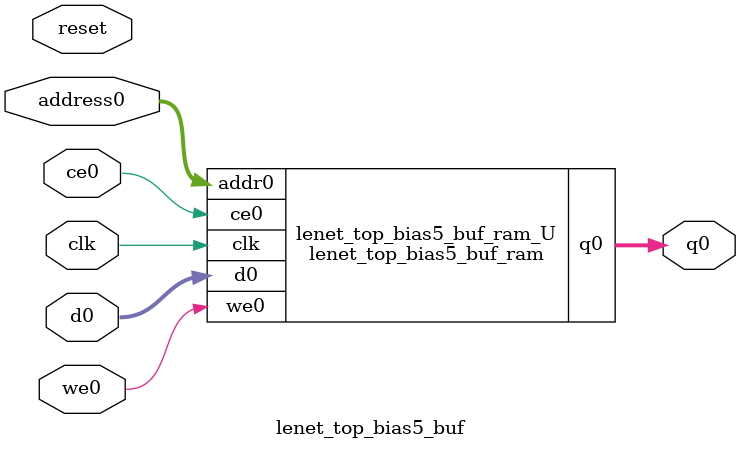
<source format=v>
`timescale 1 ns / 1 ps
module lenet_top_bias5_buf_ram (addr0, ce0, d0, we0, q0,  clk);

parameter DWIDTH = 32;
parameter AWIDTH = 7;
parameter MEM_SIZE = 120;

input[AWIDTH-1:0] addr0;
input ce0;
input[DWIDTH-1:0] d0;
input we0;
output reg[DWIDTH-1:0] q0;
input clk;

(* ram_style = "block" *)reg [DWIDTH-1:0] ram[0:MEM_SIZE-1];




always @(posedge clk)  
begin 
    if (ce0) 
    begin
        if (we0) 
        begin 
            ram[addr0] <= d0; 
        end 
        q0 <= ram[addr0];
    end
end


endmodule

`timescale 1 ns / 1 ps
module lenet_top_bias5_buf(
    reset,
    clk,
    address0,
    ce0,
    we0,
    d0,
    q0);

parameter DataWidth = 32'd32;
parameter AddressRange = 32'd120;
parameter AddressWidth = 32'd7;
input reset;
input clk;
input[AddressWidth - 1:0] address0;
input ce0;
input we0;
input[DataWidth - 1:0] d0;
output[DataWidth - 1:0] q0;



lenet_top_bias5_buf_ram lenet_top_bias5_buf_ram_U(
    .clk( clk ),
    .addr0( address0 ),
    .ce0( ce0 ),
    .we0( we0 ),
    .d0( d0 ),
    .q0( q0 ));

endmodule


</source>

┄┄┄┄┄┄┄┄┄┄

• **WRITTEN TASK**: Each line in the data that holds the string "DWIDTH" needs to be copied.

• **EXERCISE RESULT**:
parameter DWIDTH = 32;
input[DWIDTH-1:0] d0;
output reg[DWIDTH-1:0] q0;
(* ram_style = "block" *)reg [DWIDTH-1:0] ram[0:MEM_SIZE-1];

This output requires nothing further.